- [Texte source]
[Revue de la littérature] Stigmatisation chez les professionnels de la santé mentale et facteurs associés

Un peu de vocabulaire pour commencer

La stigmatisation, c’est un processus qui consiste à fait de réduire une personne à un attribut discréditant selon la définition qu’en donne Erwin Goffman, sociologue, dans le cadre de ses travaux sur le stigma.

Pour répondre à cette question de la stigmatisation en France, l’équipe d’Antoinette Prouteau a produit une revue de la littérature, autrement dit un relevé et une analyse en profondeur des différentes publications sur ce thème, pour en dégager des résultats convergents et suffisamment fréquents pour être significatifs.

Cette revue de la littérature a été publiée dans le cadre de la recherche appliquées de la FIRAH « Résister au stigma dans le handicap psychique : un programme co-produit par les personnes souffrant de schizophrénie, leurs familles et les professionnels » (Laboratoire de Psychologie EA4139 de l’Université de Bordeaux.) C’est donc une démarche de recherche action participative avec des personnes concernées.

Plus particulièrement, c’est le processus de stigmatisation chez les professionnels de la santé mentale qui a été étudié dans cette revue de la littérature.

Ce travail vient rappeler en effet que les professionnels de la santé mentale sont l’un des principaux vecteurs de stigmatisation des troubles de la schizophrénie. C’est du moins ce que rapportent les usagers et leurs familles quand on les interroge sur les occasions lors desquelles ils ont ressenti de la stigmatisation.

Comment opère la stigmatisation chez les professionnels de la santé mentale ?

Pour aller plus loin et nuancer, plusieurs constats se dégagent de ce travail. Si on les compare avec la population générale, les professionnels de la santé mentale présentent moins de croyances stigmatisantes comme la dangerosité des personnes vivant avec la schizophrénie. Néanmoins, le « pessimisme » des professionnels quant au pronostic de la maladie ainsi que le désir de « distance sociale » autrement dit le fait de croire qu’il y a un « eux et nous » sont similaires chez les professionnels de la santé mentale et au sein de la population générale.

Quels sont les facteurs influençant le niveau de stigmatisation chez les professionnels de santé mentale ?

Le niveau de stigmatisation apparaît comme influencé par les croyances théoriques des professionnels. Ainsi, il y a ceux qui s’appuieront sur une vision exclusivement « biologique » de la schizophrénie. Celle-ci consiste à voir le trouble comme la conséquence d’un désordre génétique et/ou neurobiologique, oubliant de considérer au premier chef la personne qui présente ses troubles. D’où un regard limitant qui enferme dans une catégorie (catégorie sociale « schizophrène »). Ces derniers auront plus tendance à la stigmatisation ( « il y a eux et nous ») que les professionnels qui s’appuient sur une vision selon laquelle il existe une gradation entre le pathologique et le normal et vice versa. Ceux-ci identifieront davantage les similitudes entre les personnes présentant un trouble de la santé mentale et celles qui n’en présentent pas (encore).

- [Mise en application]
#1 D'après le texte sur la stigmatisation chez les professionnels de la santé mentale, quelles attitudes se retrouvent de façon similaire chez ces professionnels et dans la population générale ?
#2 Reprenez le texte sur la stigmatisation chez les professionnels de la santé mentale et poursuivez-le après sa dernière phrase.
Les données qui suivent ne jouent ici aucun rôle.

- [Données répertoriées]
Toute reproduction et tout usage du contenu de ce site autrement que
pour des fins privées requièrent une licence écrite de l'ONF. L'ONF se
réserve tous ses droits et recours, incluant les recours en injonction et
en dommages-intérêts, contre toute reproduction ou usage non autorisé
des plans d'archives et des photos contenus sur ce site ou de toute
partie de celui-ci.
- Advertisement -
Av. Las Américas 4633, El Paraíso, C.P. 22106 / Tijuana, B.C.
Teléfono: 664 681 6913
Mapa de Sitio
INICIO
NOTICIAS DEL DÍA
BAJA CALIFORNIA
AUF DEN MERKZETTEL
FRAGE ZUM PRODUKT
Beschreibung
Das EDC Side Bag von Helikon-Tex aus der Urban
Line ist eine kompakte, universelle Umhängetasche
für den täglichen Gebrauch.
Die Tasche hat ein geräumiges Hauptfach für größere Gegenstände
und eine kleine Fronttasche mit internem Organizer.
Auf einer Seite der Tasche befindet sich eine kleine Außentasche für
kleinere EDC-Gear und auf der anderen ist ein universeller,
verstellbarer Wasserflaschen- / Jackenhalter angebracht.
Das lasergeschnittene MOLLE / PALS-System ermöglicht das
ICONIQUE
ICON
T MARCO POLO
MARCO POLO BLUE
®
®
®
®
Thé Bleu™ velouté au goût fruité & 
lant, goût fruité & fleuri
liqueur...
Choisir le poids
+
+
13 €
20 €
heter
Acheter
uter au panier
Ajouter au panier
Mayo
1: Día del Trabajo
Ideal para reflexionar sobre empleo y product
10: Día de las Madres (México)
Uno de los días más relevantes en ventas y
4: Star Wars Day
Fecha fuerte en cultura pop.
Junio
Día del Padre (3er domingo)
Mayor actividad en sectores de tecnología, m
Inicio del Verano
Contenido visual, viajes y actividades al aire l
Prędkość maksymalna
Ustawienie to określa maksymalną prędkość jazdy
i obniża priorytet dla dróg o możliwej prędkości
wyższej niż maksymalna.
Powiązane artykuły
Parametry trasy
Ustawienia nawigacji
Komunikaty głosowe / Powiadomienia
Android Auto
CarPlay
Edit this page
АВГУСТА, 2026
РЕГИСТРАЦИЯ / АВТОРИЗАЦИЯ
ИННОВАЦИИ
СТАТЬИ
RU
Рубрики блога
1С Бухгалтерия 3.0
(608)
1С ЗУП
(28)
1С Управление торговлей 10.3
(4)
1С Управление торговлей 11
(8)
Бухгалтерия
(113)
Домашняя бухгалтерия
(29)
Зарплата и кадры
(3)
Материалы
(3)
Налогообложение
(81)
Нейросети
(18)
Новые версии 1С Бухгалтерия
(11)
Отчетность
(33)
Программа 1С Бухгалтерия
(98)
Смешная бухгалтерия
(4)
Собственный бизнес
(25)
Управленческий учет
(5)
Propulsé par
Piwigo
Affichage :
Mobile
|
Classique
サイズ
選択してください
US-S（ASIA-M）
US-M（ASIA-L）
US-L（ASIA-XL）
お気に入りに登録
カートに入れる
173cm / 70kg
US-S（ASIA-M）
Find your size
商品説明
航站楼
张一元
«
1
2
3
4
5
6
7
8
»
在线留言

- [Réponses attendues]
#1 Le pessimisme quant au pronostic de la maladie et le désir de distance sociale.

#2
Ainsi, à l’inverse, plus un professionnel perçoit de similitudes entre lui et les personnes qui présentent un trouble de la schizophrénie et moins il sera stigmatisant . Ce constat est similaire à ce qu’on peut retrouver dans la population générale. Il souligne l’impact des actions de lutte contre la stigmatisation comme permettant de créer plus de « ponts » et de perception des similitudes entre les personnes vivant avec des troubles psychiques et la population générale ou les professionnels.

Des caractéristiques professionnelles et liées aux contextes sociaux et culturels des professionnels ont également un impact sur niveau de stigmatisation. En effet, il existe des facteurs que l’on peut définir comme « protecteurs ». Ainsi plus le sentiment d’accomplissement professionnel sera vif chez les professionnels de la santé mentale, plus les pratiques orientées rétablissement seront lisibles et présentes dans les services, plus le contact avec les personnes concernées se fera en ambulatoire, dans les milieux de vie, au cours du rétablissement des personnes, plutôt que dans des services intra-hospitaliers de prise en charge aigüe, plus le risque de stigmatisation sera faible.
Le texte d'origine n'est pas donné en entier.